ECS 170: Introduction to Artificial Intelligence
Lecture 2.
 

What is AI?

AI is about problem solving
The goal of AI is to build software agents that solve problems like humans do

Q1. How does the human brain solve problems?
A. No one knows for sure!

So we study a bunch of methods hoping that the brain probably uses one or a combination of these methods.

The collection of these methods, for the want of a better name is called AI

Here we will talk about a couple of children's puzzles: (a) The Farmer, fox, goose and bag of grain problem and the
cannibals and missionaries problem. The idea is to emphasize that the first step in problem solving is problem
formulation (in AI we call this the representation problem). Once the representation problem is solved, the solution
should fall into your lap like a ripe fruit. Evidently the representation problem is non-trivial and a great deal of human
ingenuity is required to find the proper representation.

Now I hope you can see the bifurcation in AI

The representation (knowledge representation) issue
The solution (problem solving) issue

There are numerous ways of representing a problem and numerous ways of solving a problem. We will spend about
40% on the representation and manipulation of that knowledge and about 60% on problem solving techniques.

In classical AI, the most popular way of representing a problem is via symbolic representation. Then these symbols are
manipulated using rules of mathematical logic. There are many logics: Propositional logic, Predicate logic,
non-monotonic logic, fuzzy logic and so on.

 

The Representation Problem.

Example. A farmer (Fa)  has a Fox (Fo), Goat (Go), and Cabbage (Ca).  He wants to cross a river on a boat. The boat can take at most two at a time. He cannot leave the (a) fox and the goose alone, (b) the goose and the grain alone.

Solution. Traditional Way. We solved this problem as children. It takes several iterations, several false starts, several trials and errors, but eventually this is a simple problem to solve.
 

Better way. First try to find a good representation. A good representation may lead to a solution, almost immediately.

One possible way to solve this is to list the farmer and his possessions on each of the two riverbanks at any given time. For example, the following arrangement

Initial State

farmer
goat
cabbage
fox

Empty

Final State

Empty

farmer
goat
cabbage
fox

shows THE INITIAL STATE when all four items are on one bank and none on the other bank.

As there are 4 items and 2 banks, the total distinct arrangements are 2*4 = 16. (List all of them!). Out of these 16 arrangements, only 10 are valid; the other six violate problem constraints. We can list the valid arrangements and call them nodes.

We can show the river crossings by directed arrows. Call these links. The 10 nodes can be connected to each other in 10 x 9 = 90 possible ways.

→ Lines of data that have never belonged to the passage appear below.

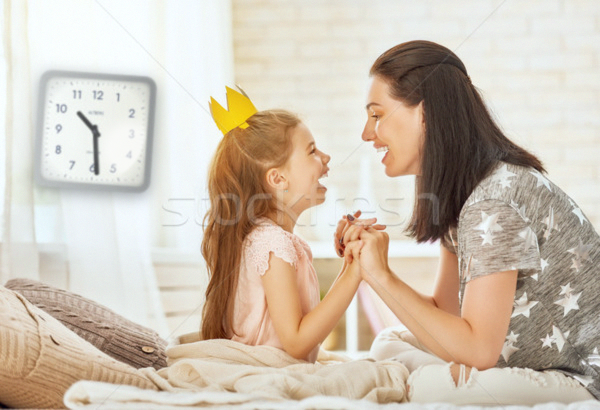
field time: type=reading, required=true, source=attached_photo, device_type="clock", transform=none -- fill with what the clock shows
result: 10:29
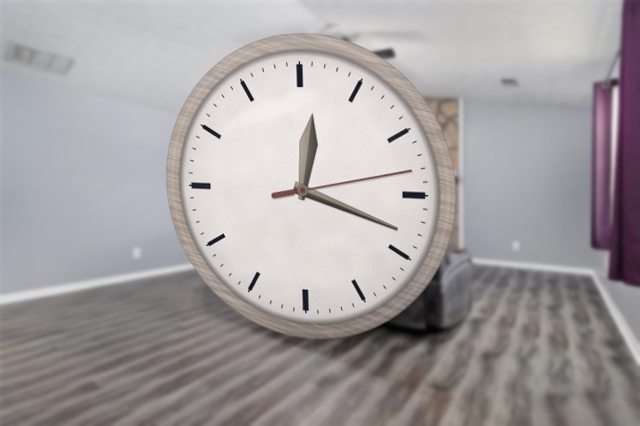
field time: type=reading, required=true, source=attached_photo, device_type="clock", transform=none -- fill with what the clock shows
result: 12:18:13
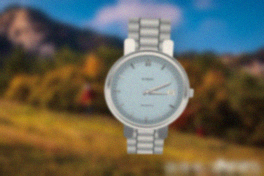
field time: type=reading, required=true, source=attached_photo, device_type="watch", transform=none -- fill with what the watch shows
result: 3:11
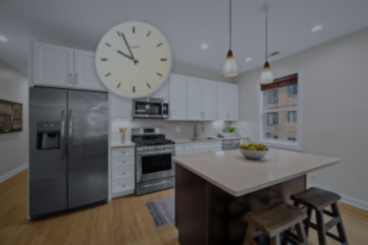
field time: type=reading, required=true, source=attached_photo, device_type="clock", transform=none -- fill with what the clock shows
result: 9:56
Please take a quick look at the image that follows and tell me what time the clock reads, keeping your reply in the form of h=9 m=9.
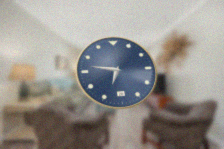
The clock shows h=6 m=47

Out of these only 20 are admissible and the other 70 are not.

 

See the diagram that I will put on the board.

 

Now the solution is obvious.
 

Example 2. The 3 cannibals and 3 missionaries problem. This is a bit more difficult but more interesting. This is assigned as a homework.

 

Generate and Test Approach.

 

Here we have a generator and a tester. The generator generates a possible solution. The tester checks to see if

(a)    It is a correct solution (valid solution)

(b)   It is an optimum solution (best solution)

 

Example. Breaking a Safe.

 

A safe has a combination lock. The combination has the structure

    

      xx-xx-xx

 

where each x is any digit from 0 thru 9.

 

The generator generates  00 – 00 – 00 and tests it. Say, Failure

The generator generates  00 – 00 – 01 and tests it. Say, Failure

…..

The generator generates  01 – 10 – 11 and tests it. Say, Success!

 

If we are not lucky, the success will come after ALL combinations have been checked. So what is the worst case effort?

 

We have to try 100 numbers (from 00 to 99) in each of the three positions. So there are (100)**3 = 1 million combinations.

 

Suppose we can do 3 generate and test cycles per minute. Then it will take approximately 16 weeks working 24 hrs/day.

 

Properties of a good generator:

 

(a)    Complete – The generator eventually produces a correct solution

(b)   Non-redundant – It does not produce the same solution twice

(c)    Informed – Restricts the generated solution to a plausible set.

 

Example – Tree Identification

 

You have a huge tree catalog. With the help of that catalog, you want to identify a tree you have seen. You can go systematically from page 1 and go down the pictures of trees one by one and compare each with the tree in front of you.

 

Suppose, the generator is “informed.” Now you see a bare tree with all its leaves fallen in the winter season. Then there is no point in comparing the tree with the pictures in the chapter “coniferous” trees. The entire chapter can be skipped.

 

Example – Revisit Breaking a Safe

 

Suppose the burglar knows that the safe manufacturer uses only prime numbers. We know there are only 25 prime numbers from 00 to 99. So now the search space is limited to 25**3 = 15625 trials and the search can be carried out in about 2 days – not 16 weeks.